Raw data:
━━━━━━
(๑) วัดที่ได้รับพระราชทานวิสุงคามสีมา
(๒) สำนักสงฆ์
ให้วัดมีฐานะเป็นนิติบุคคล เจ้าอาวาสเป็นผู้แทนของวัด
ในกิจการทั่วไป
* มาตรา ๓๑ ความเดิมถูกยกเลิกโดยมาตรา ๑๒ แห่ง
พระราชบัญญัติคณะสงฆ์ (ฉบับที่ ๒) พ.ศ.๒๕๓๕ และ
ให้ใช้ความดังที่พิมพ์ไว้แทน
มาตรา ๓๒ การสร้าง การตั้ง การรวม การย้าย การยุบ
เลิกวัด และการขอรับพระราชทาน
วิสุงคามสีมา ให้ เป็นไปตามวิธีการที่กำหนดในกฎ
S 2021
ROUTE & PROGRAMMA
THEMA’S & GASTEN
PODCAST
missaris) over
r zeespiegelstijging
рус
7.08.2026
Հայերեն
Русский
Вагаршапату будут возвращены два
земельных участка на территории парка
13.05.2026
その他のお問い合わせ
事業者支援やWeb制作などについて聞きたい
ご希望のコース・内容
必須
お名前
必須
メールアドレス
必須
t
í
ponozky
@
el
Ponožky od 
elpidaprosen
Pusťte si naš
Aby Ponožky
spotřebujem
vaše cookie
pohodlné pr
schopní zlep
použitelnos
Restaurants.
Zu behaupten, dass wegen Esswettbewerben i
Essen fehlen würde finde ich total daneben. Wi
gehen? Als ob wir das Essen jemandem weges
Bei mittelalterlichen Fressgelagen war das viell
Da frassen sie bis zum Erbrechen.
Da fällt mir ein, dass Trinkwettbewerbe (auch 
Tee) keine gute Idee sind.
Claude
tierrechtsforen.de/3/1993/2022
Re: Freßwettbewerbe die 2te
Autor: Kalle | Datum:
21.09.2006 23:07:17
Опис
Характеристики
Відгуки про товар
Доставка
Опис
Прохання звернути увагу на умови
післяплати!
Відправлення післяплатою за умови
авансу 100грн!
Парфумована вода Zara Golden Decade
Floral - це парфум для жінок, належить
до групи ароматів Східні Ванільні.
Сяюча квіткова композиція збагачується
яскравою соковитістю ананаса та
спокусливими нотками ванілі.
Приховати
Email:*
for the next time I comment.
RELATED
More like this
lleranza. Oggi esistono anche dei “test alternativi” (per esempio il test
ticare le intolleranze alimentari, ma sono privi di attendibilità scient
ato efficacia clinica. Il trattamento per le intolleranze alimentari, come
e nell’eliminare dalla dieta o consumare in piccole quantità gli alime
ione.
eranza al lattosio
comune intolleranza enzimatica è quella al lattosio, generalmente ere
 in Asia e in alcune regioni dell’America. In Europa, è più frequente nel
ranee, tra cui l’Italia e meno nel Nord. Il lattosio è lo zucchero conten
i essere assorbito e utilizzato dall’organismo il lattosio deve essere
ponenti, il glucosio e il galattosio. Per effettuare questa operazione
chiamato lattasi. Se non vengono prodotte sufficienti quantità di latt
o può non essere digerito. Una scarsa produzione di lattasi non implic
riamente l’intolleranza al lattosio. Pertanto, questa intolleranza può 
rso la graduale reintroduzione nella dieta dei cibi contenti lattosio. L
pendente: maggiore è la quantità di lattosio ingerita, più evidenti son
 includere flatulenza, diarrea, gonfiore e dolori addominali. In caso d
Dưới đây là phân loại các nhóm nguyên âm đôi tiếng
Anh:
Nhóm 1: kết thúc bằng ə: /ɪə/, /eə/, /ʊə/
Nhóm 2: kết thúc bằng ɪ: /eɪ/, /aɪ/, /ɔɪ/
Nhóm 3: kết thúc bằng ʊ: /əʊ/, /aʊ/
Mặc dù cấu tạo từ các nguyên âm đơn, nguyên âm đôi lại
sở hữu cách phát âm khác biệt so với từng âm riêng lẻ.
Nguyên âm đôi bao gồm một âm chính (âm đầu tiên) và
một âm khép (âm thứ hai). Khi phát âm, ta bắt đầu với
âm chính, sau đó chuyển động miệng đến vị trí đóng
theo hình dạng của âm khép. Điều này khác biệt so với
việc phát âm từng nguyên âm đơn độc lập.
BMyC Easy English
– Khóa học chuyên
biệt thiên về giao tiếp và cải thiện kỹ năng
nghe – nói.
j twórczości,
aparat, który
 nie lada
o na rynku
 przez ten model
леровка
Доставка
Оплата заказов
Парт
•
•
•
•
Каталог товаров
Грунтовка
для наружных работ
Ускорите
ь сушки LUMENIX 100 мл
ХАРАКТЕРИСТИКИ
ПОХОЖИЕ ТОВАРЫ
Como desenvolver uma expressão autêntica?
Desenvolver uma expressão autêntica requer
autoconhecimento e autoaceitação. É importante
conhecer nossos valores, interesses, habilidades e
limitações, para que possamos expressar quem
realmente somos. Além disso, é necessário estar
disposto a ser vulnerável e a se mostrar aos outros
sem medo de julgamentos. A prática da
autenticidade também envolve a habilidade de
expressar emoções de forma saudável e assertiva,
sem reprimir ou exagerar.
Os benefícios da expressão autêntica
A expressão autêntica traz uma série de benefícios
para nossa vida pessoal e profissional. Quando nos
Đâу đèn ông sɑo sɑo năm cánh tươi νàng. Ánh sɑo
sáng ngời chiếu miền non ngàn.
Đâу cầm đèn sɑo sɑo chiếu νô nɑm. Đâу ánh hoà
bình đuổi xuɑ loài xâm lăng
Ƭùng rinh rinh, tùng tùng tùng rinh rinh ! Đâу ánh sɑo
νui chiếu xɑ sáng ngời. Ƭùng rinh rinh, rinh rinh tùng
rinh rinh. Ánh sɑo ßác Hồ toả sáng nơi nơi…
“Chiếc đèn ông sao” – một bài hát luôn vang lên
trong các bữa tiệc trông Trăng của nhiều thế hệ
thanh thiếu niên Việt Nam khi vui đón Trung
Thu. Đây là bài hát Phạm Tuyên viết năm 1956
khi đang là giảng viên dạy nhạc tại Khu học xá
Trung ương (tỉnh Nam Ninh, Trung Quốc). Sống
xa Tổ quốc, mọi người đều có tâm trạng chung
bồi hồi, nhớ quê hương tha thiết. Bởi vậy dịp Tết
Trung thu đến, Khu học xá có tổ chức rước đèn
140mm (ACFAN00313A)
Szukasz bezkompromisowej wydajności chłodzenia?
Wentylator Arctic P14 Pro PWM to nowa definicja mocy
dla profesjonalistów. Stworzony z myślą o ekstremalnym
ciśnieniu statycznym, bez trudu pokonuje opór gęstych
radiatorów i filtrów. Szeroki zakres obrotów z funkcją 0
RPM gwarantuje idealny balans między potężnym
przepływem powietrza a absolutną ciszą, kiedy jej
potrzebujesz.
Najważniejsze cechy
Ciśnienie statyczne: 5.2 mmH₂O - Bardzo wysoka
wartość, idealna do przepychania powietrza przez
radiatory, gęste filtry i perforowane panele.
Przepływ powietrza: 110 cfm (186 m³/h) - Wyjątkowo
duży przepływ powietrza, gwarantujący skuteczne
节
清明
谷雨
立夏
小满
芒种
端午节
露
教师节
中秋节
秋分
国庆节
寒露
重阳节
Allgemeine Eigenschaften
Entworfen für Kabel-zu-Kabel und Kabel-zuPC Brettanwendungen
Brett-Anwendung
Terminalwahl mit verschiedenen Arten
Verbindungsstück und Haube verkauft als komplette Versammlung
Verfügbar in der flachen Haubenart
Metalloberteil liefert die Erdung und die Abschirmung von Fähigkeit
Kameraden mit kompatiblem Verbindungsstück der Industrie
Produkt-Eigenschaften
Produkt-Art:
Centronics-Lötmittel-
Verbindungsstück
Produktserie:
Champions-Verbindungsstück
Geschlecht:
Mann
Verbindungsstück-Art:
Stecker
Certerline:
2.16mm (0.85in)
━━━━━━
Task objective: Would you copy out exactly the lines above that start at the one containing "21.09.2006 23:07:17" and end at the one containing "theo hình dạng", inclusive?

Answer to this exercise:
21.09.2006 23:07:17
Опис
Характеристики
Відгуки про товар
Доставка
Опис
Прохання звернути увагу на умови
післяплати!
Відправлення післяплатою за умови
авансу 100грн!
Парфумована вода Zara Golden Decade
Floral - це парфум для жінок, належить
до групи ароматів Східні Ванільні.
Сяюча квіткова композиція збагачується
яскравою соковитістю ананаса та
спокусливими нотками ванілі.
Приховати
Email:*
for the next time I comment.
RELATED
More like this
lleranza. Oggi esistono anche dei “test alternativi” (per esempio il test
ticare le intolleranze alimentari, ma sono privi di attendibilità scient
ato efficacia clinica. Il trattamento per le intolleranze alimentari, come
e nell’eliminare dalla dieta o consumare in piccole quantità gli alime
ione.
eranza al lattosio
comune intolleranza enzimatica è quella al lattosio, generalmente ere
 in Asia e in alcune regioni dell’America. In Europa, è più frequente nel
ranee, tra cui l’Italia e meno nel Nord. Il lattosio è lo zucchero conten
i essere assorbito e utilizzato dall’organismo il lattosio deve essere
ponenti, il glucosio e il galattosio. Per effettuare questa operazione
chiamato lattasi. Se non vengono prodotte sufficienti quantità di latt
o può non essere digerito. Una scarsa produzione di lattasi non implic
riamente l’intolleranza al lattosio. Pertanto, questa intolleranza può 
rso la graduale reintroduzione nella dieta dei cibi contenti lattosio. L
pendente: maggiore è la quantità di lattosio ingerita, più evidenti son
 includere flatulenza, diarrea, gonfiore e dolori addominali. In caso d
Dưới đây là phân loại các nhóm nguyên âm đôi tiếng
Anh:
Nhóm 1: kết thúc bằng ə: /ɪə/, /eə/, /ʊə/
Nhóm 2: kết thúc bằng ɪ: /eɪ/, /aɪ/, /ɔɪ/
Nhóm 3: kết thúc bằng ʊ: /əʊ/, /aʊ/
Mặc dù cấu tạo từ các nguyên âm đơn, nguyên âm đôi lại
sở hữu cách phát âm khác biệt so với từng âm riêng lẻ.
Nguyên âm đôi bao gồm một âm chính (âm đầu tiên) và
một âm khép (âm thứ hai). Khi phát âm, ta bắt đầu với
âm chính, sau đó chuyển động miệng đến vị trí đóng
theo hình dạng của âm khép. Điều này khác biệt so với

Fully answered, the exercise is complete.